A scene particularly reminiscent of the Tarot involves Loretta’s grandfather. The Old Man is making his late-night stroll with his five dogs. (Five is the number of the human senses and makes reference to humankind’s physical existence; dogs, as seen in the Moon card, represent the wild but trainable instinct.) They find themselves on a Brooklyn pier overlooking Manhattan, the monstrous full moon shining above. With the prominent moon reflecting in the water below, the howling dogs, and the Twin Towers (pillars of duality) in the background adding an extra edge of eeriness, we are literally looking at the Moon card. 

“La bella luna” is depicted at its most powerful and magical moment at the same time that the sun projects the least of its light: Christmastime and the winter solstice, when the sun is being reborn.

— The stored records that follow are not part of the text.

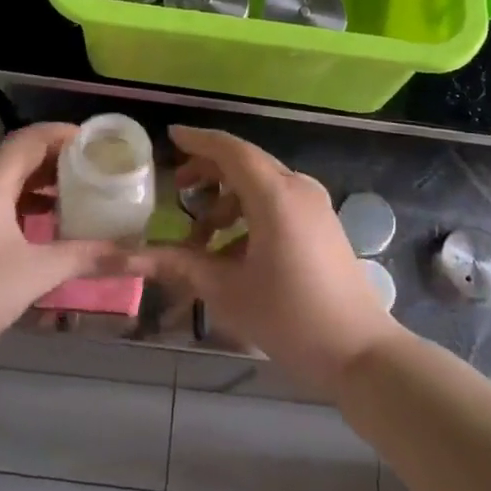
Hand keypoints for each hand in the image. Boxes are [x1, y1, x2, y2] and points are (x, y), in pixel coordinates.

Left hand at [0, 123, 125, 372]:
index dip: (64, 134)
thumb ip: (87, 257)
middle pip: (19, 155)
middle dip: (57, 158)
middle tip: (94, 168)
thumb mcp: (37, 272)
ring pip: (6, 179)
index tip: (96, 143)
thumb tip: (137, 256)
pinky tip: (44, 226)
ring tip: (76, 194)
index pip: (31, 138)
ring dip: (40, 181)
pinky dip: (23, 203)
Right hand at [127, 126, 402, 396]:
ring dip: (227, 199)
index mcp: (275, 195)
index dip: (198, 140)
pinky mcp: (322, 225)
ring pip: (261, 185)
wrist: (361, 354)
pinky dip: (249, 214)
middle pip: (246, 163)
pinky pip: (278, 203)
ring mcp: (314, 206)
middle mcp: (297, 188)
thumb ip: (178, 265)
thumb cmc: (290, 318)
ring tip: (200, 234)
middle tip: (177, 187)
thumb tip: (128, 257)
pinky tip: (230, 252)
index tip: (171, 135)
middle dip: (208, 171)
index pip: (230, 150)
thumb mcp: (227, 291)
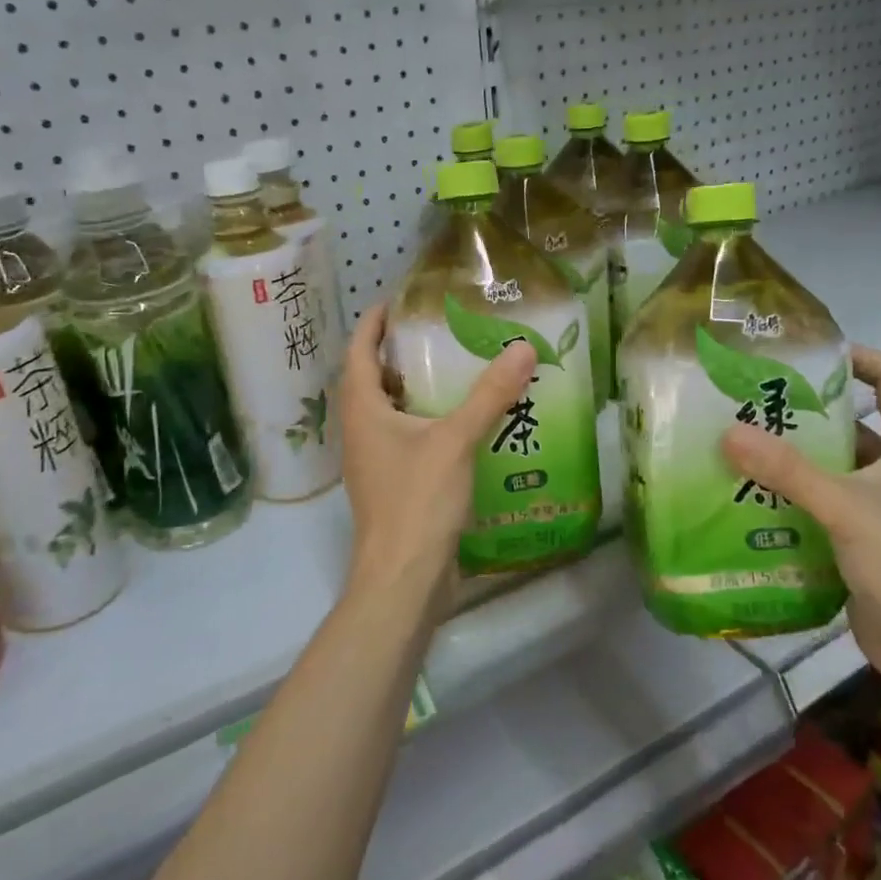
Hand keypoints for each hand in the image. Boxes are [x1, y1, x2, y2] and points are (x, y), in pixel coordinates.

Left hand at [339, 304, 535, 616]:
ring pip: (390, 413)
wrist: (403, 578)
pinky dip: (428, 423)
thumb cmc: (417, 501)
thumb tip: (522, 347)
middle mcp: (361, 432)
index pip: (358, 352)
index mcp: (363, 411)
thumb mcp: (455, 441)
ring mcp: (375, 462)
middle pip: (373, 380)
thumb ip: (488, 395)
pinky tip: (463, 425)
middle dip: (398, 354)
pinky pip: (407, 440)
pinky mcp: (393, 486)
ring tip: (454, 370)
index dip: (373, 323)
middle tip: (437, 332)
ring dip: (414, 390)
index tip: (396, 300)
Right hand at [720, 346, 880, 697]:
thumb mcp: (843, 507)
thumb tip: (728, 432)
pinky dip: (790, 496)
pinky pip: (819, 503)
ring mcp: (878, 508)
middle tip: (754, 404)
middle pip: (853, 424)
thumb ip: (787, 470)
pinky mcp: (857, 539)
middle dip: (806, 413)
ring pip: (831, 467)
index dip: (862, 359)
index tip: (813, 357)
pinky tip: (750, 497)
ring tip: (741, 447)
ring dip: (792, 458)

We respond intuitively to this juxtaposition, to the alchemical unification of opposites (solar/lunar, male/female, passion/death, youth/old age) and the transformation from one recognizable form into something brand new. In Moonstruck, the force that drives this transformation toward its completion is the “wolf.”

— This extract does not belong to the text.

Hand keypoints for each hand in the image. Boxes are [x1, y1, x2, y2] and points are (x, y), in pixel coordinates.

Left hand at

A viewer can find many references to “the wolf’ throughout the film. A traditional interpretation of the wolf in Tarot, and specifically in the Moon card, is that it represents the untrainable, unbiddable power of the instinct. Instinct doesn’t always make intelligent sense. As Ronnie tries to explain to Loretta, “Love doesn’t make things nice. It ruins everything. … It breaks your heart.” It is the acknowledgement of this wolf at their door that pulls Loretta and Ronnie from their lives of non-participation into reckless engagement in life, love bites and all.  

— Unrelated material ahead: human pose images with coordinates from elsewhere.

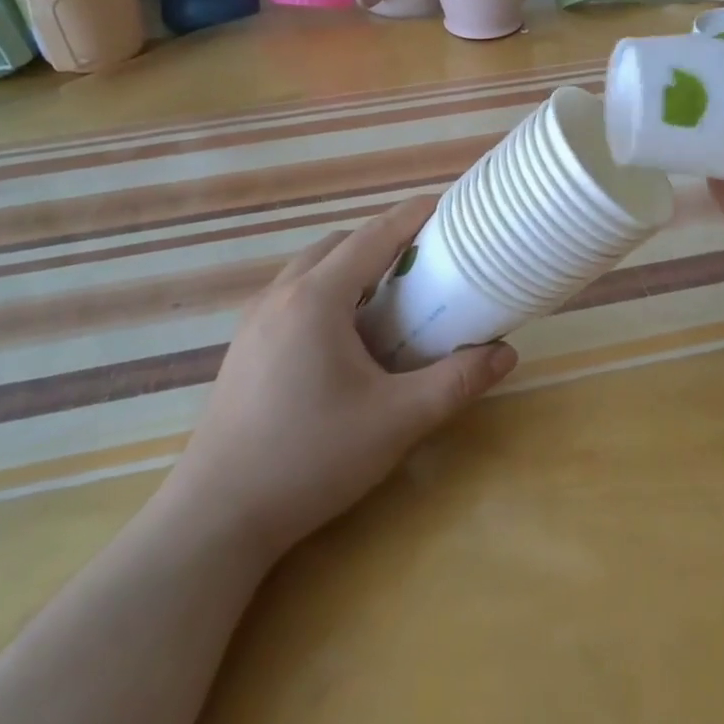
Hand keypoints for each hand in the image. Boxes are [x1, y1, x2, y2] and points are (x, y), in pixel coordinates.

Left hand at [162, 197, 515, 555]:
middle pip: (339, 245)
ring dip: (352, 267)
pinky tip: (345, 337)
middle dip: (383, 241)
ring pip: (310, 269)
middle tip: (425, 261)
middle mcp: (280, 296)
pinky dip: (327, 292)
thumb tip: (506, 354)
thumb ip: (455, 382)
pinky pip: (292, 296)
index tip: (446, 207)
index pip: (373, 236)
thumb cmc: (311, 458)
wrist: (217, 517)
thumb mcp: (397, 420)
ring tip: (390, 297)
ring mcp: (254, 321)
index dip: (412, 216)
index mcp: (316, 299)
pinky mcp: (244, 347)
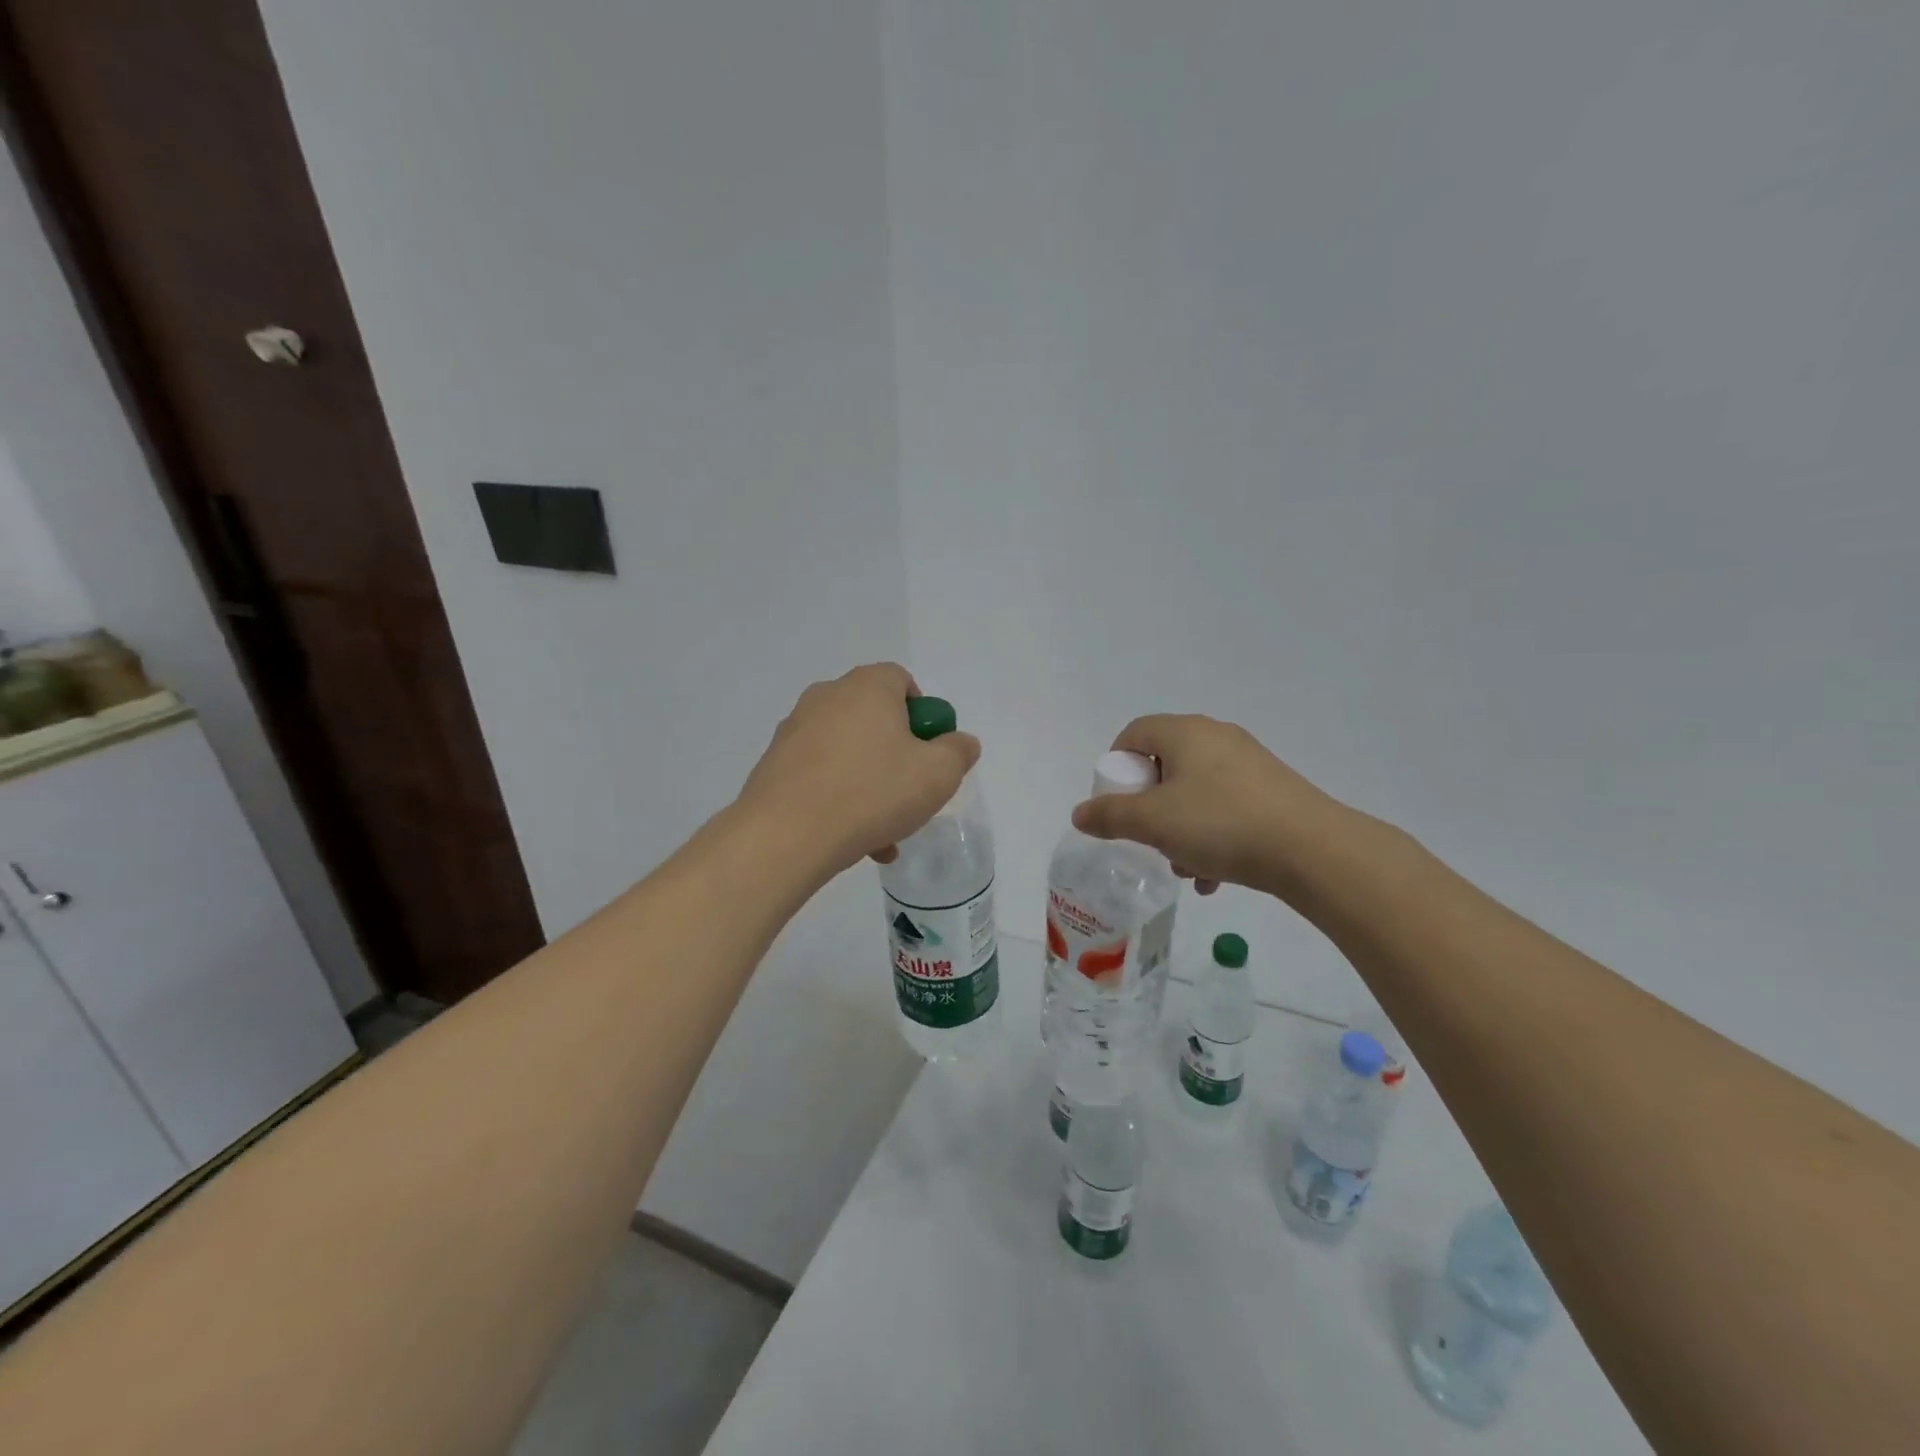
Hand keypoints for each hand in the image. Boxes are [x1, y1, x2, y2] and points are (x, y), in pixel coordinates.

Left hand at [738, 664, 980, 876]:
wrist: (786, 834)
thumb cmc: (872, 792)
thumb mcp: (937, 775)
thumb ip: (958, 752)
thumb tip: (960, 742)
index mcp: (867, 686)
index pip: (901, 681)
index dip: (922, 716)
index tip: (928, 753)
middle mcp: (827, 697)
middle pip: (874, 720)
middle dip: (897, 757)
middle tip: (910, 795)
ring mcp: (794, 730)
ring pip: (848, 754)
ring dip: (870, 786)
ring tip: (883, 834)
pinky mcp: (773, 764)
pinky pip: (820, 776)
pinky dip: (839, 800)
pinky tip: (852, 841)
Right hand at [1070, 715, 1339, 896]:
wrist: (1311, 850)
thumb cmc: (1220, 824)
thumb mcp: (1153, 822)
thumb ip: (1110, 815)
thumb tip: (1080, 813)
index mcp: (1185, 732)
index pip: (1133, 733)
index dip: (1116, 767)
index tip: (1116, 805)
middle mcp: (1216, 737)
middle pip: (1164, 766)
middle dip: (1149, 809)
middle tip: (1148, 839)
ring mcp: (1248, 763)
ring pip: (1194, 792)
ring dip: (1179, 830)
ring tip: (1184, 869)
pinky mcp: (1271, 790)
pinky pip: (1224, 807)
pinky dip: (1210, 836)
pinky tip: (1213, 876)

In the same way that Loretta transforms her nun-like High Priestess into a lusty, participating member of the human race as a result of meeting Ronnie, Ronnie’s animal-like demeanor is softened and humanized by this same event. (His face in the Opera scene is downright dewy.) If you needed an example of what alchemy is about, there you have it. 

By the movie’s end, we understand that falling in love is a death, but that it can also become a joyful victory worth celebrating.

Now go get your favorite munchies, a comfy chair, and spend a few hours with the Castorinis. A la familia!